6The Dental Surgery That Left A Patient With A New Accent
It doesn't seem unbelievable that an oral surgery could change how you talk – a bad cut could harm your vocal cords, your tongue or your teeth, leaving you with a new pitch, a slur or some other speech impediment. What is odd though, is to wake up from dental surgery with an another accent.
That's what happened to Oregonian Karen Butler. She underwent basic dental implant surgery, only to wake up from anesthesia with an entirely new accent. The accent is a strange mishmash of Irish, Scottish, English, Australian, German with a touch of South African. Whereas most of us can just use a fake accent for fun, Butler can't control the accent she uses and is often surprised by what comes out of her mouth.
Since the surgery, Butler has been diagnosed with Foreign Accent Syndrome, a rare condition that affects less than 100 people worldwide.

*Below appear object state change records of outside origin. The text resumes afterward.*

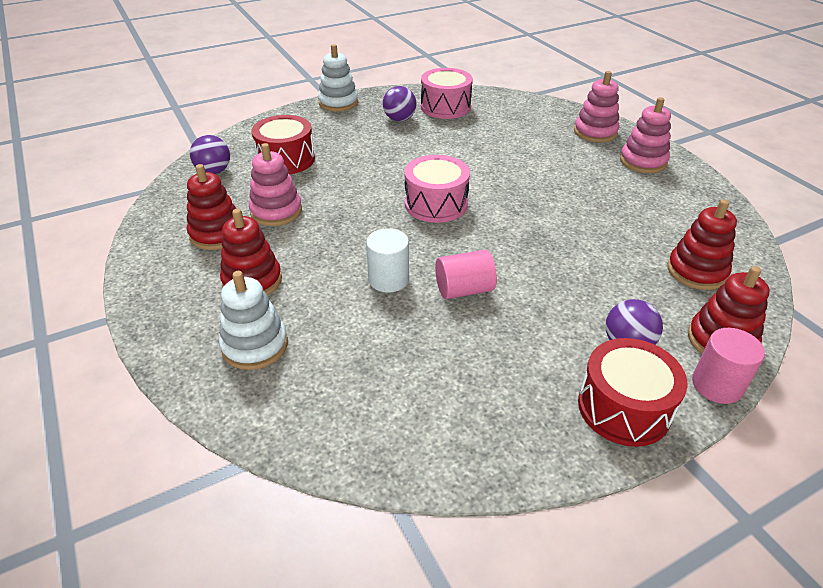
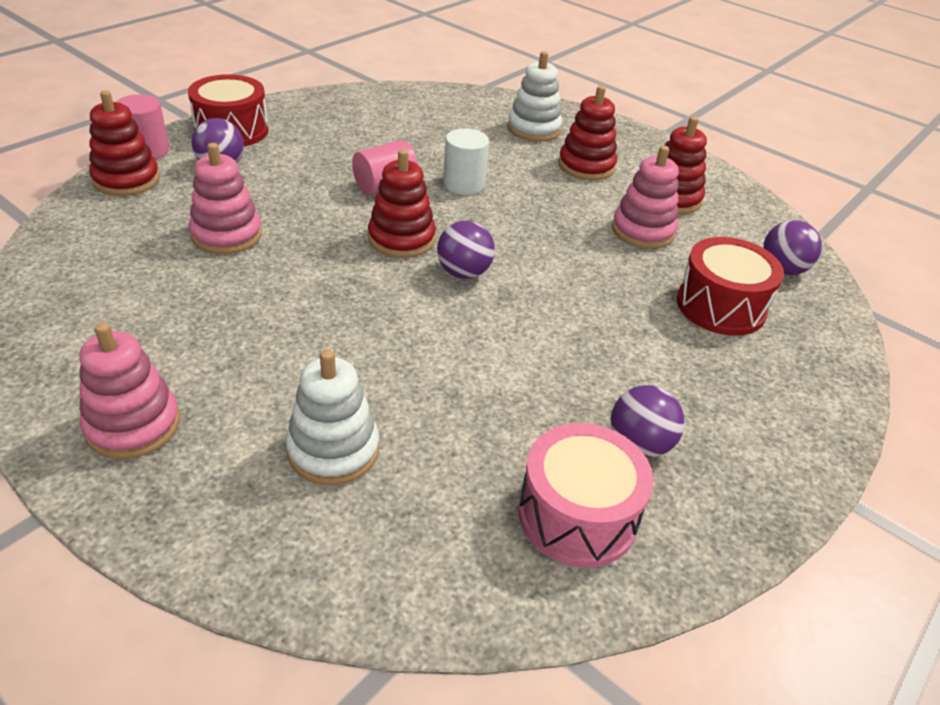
camera: 155 degrees right, 0 degrees up
(338, 103) = (797, 470): white stacking toy -> white stacking toy (333, 450)
(436, 204) = (463, 273): pink drum -> purple ball
(595, 132) = (220, 501): pink stacking toy -> pink stacking toy (227, 235)
(696, 271) = (120, 239): red stacking toy -> red stacking toy (401, 239)

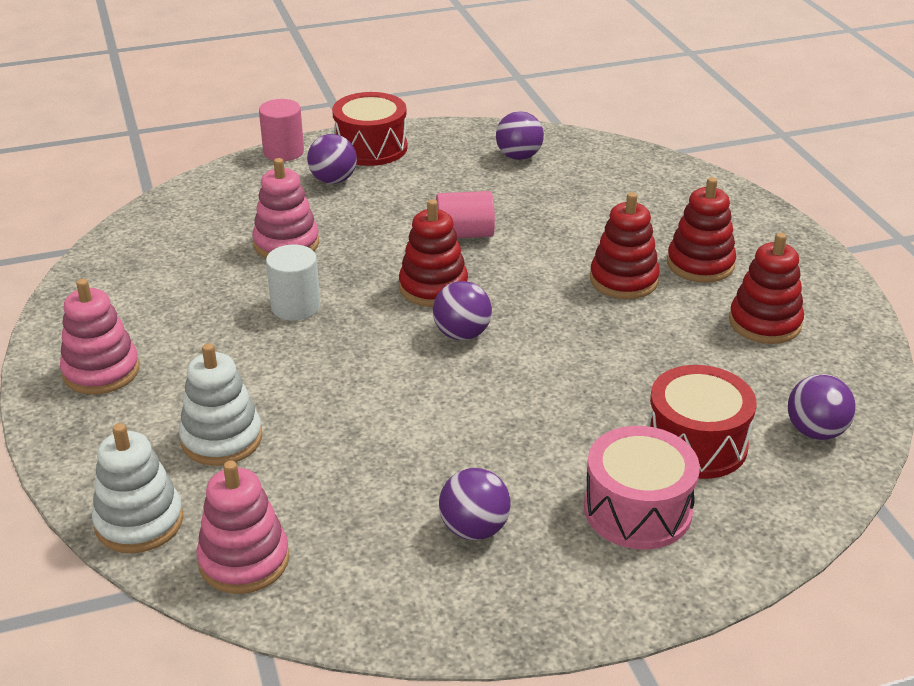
camera: 35 degrees right, 5 degrees down
(126, 180) = (246, 175): red stacking toy -> red stacking toy (623, 280)
(370, 113) = (519, 156): none -> purple ball
(464, 184) = (545, 251): white cylinder -> white cylinder (295, 307)
(534, 129) = (681, 211): white stacking toy -> white stacking toy (139, 522)
(577, 515) = (363, 558): pink drum -> pink drum (637, 510)
(643, 231) = (691, 347): pink stacking toy -> pink stacking toy (244, 560)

She also seems to be the only person known to develop the disorder without first suffering some sort of brain damage, usually a stroke. Karen and her family have been taking the whole thing in stride, finding the situation humorous, which is probably for the best considering the condition will likely be permanent.
7The Woman Who Can't Stop Farting After Surgery
Childbirth is a relatively safe experience thanks to modern medicine, but it still has its risks. For opera singer Amy Herbst, the embarrassing complications even ended up taking away her career. It all started when a nurse performed an episiotomy (a small incision to expand the vaginal opening) during Herbst's delivery without asking permission from Amy or her husband. Ever since then, the singer complains that she has suffered from severe flatulence and incontinence, particularly while performing. She and her husband filed a suit against the army-operated hospital for $2.5 million.